--- Excerpt ---
With time running out on this month's discussion of Surgeon's Mate, I thought it appropriate to write a bit about the cover illustration by Geoff Hunt. Earlier this summer in Mystic, Geoff mentioned that he particularly enjoyed painting this scene.

The vessel shown is the Ariel, an 18 gun 3 masted ship-sloop. Unlike the larger frigates, this type of vessel had a single flush deck extending from the forecastle to the quarterdeck, shown here.

The mast shown is the mizen, supported by shrouds and backstays, and with a fore and aft spanker set. In the foreground is the capstan. The line wrapped around it is cable-laid (left hand or S twist). The square sockets are for the capstan bars. On the top surface can be seen smaller square holes; these are for pins to help fix the bars in place. Note the Roman numerals. The capstan bars were similarly numbered because they were custom fitted for a particular socket hole.

Next to the capstan is a wooden shot garland or rack, holding 6" diameter round shot ( a sailor would call these shot, rather than cannon balls. Balls usually meant the small lead projectiles fired from muskets). The two guns shown are 32 pounder carronades. The guns recoiled by sliding along the bed of a carriage, which could pivot from side to side. The long screw through the cascabel was used to elevate the gun, rather than the wedge quoins used on long guns.

The center of activity is the wheel, with two helmsmen supervised by a quartermaster. Just in front of the wheel is the binnacle, a three compartment cabinet holding two compasses and a center lamp.
--- Material supplied ---
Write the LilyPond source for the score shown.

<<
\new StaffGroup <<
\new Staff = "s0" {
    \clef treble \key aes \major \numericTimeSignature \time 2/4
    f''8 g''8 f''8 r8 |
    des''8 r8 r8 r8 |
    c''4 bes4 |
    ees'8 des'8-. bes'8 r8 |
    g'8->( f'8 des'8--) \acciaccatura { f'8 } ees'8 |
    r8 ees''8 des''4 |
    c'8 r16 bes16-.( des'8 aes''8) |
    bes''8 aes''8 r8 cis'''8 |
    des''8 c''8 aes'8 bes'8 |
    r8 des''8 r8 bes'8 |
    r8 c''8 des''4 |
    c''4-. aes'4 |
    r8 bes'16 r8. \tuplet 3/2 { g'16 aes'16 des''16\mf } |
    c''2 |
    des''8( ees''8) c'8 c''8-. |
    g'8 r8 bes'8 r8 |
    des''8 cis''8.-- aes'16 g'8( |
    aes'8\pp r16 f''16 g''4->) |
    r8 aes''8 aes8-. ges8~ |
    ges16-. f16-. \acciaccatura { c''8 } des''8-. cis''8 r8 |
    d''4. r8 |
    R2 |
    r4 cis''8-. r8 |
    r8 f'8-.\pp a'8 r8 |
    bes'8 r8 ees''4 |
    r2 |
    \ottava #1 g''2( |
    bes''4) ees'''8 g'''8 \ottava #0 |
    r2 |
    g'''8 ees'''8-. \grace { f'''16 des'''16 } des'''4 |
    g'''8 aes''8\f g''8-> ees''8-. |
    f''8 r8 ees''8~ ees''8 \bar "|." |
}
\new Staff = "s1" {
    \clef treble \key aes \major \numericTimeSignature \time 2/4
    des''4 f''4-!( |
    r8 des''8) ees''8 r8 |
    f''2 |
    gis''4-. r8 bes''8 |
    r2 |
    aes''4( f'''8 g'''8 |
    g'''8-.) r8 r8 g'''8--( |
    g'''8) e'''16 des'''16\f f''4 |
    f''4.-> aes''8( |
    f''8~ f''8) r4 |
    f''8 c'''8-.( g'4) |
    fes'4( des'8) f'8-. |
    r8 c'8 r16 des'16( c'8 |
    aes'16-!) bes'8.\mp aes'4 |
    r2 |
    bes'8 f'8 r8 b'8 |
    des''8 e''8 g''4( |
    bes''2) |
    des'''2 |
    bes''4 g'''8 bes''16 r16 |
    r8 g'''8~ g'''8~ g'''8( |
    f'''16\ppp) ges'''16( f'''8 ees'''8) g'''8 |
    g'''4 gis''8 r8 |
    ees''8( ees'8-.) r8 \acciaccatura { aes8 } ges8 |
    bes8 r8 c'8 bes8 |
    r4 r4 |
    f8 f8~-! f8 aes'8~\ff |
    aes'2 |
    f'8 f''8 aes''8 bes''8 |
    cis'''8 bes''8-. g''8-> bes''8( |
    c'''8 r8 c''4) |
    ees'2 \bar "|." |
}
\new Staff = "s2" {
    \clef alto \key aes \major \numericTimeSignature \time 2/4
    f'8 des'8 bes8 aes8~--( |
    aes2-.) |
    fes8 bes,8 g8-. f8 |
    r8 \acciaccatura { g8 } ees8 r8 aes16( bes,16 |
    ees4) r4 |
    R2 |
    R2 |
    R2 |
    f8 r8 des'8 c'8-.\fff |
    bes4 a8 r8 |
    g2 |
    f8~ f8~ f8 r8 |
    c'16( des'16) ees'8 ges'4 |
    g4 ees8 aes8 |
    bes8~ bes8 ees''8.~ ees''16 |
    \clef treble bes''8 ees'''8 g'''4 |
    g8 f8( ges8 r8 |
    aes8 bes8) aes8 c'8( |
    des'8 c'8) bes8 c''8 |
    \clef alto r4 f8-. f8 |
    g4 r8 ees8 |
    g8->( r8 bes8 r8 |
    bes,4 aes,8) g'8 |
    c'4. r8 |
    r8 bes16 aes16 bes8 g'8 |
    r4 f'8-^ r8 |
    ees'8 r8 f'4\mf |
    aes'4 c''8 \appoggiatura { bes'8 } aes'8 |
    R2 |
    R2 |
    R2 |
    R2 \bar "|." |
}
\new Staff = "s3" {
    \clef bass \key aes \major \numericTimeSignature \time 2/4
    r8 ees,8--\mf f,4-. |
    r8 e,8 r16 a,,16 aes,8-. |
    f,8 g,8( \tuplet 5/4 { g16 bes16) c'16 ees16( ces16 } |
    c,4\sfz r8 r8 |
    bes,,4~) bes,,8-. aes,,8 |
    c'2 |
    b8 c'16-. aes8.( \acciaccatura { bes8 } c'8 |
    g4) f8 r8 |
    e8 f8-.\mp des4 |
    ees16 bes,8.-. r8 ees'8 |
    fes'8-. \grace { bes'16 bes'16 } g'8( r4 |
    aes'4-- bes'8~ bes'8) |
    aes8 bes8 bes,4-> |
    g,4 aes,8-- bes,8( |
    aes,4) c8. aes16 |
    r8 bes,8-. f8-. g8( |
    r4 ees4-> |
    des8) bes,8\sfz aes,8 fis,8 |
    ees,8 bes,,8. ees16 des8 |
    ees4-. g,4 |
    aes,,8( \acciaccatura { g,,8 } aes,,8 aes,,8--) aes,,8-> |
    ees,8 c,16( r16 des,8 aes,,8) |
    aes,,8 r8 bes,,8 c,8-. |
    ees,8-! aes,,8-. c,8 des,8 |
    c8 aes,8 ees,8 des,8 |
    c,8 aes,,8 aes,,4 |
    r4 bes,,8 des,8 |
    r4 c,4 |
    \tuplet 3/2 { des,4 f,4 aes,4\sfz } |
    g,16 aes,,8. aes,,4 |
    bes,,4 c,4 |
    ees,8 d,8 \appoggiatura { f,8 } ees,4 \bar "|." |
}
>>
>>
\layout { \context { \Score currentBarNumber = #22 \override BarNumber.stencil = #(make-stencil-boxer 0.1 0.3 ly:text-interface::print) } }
---
§ Set of tasks:
a) Repeat the excerpt word for word, starting with "Next to the" and going on through "a center lamp.".
b) Answer these questions from the excerpt:
(i) What is the name of the vessel shown?
(ii) What kind of guns are the two shown?
(iii) What does the binnacle hold?
Rely on the excerpt alone.

§ Exercise solutions:
a)
Next to the capstan is a wooden shot garland or rack, holding 6" diameter round shot ( a sailor would call these shot, rather than cannon balls. Balls usually meant the small lead projectiles fired from muskets). The two guns shown are 32 pounder carronades. The guns recoiled by sliding along the bed of a carriage, which could pivot from side to side. The long screw through the cascabel was used to elevate the gun, rather than the wedge quoins used on long guns.

The center of activity is the wheel, with two helmsmen supervised by a quartermaster. Just in front of the wheel is the binnacle, a three compartment cabinet holding two compasses and a center lamp.

b)
(i) The Ariel
(ii) 32 pounder carronades
(iii) Two compasses and a center lamp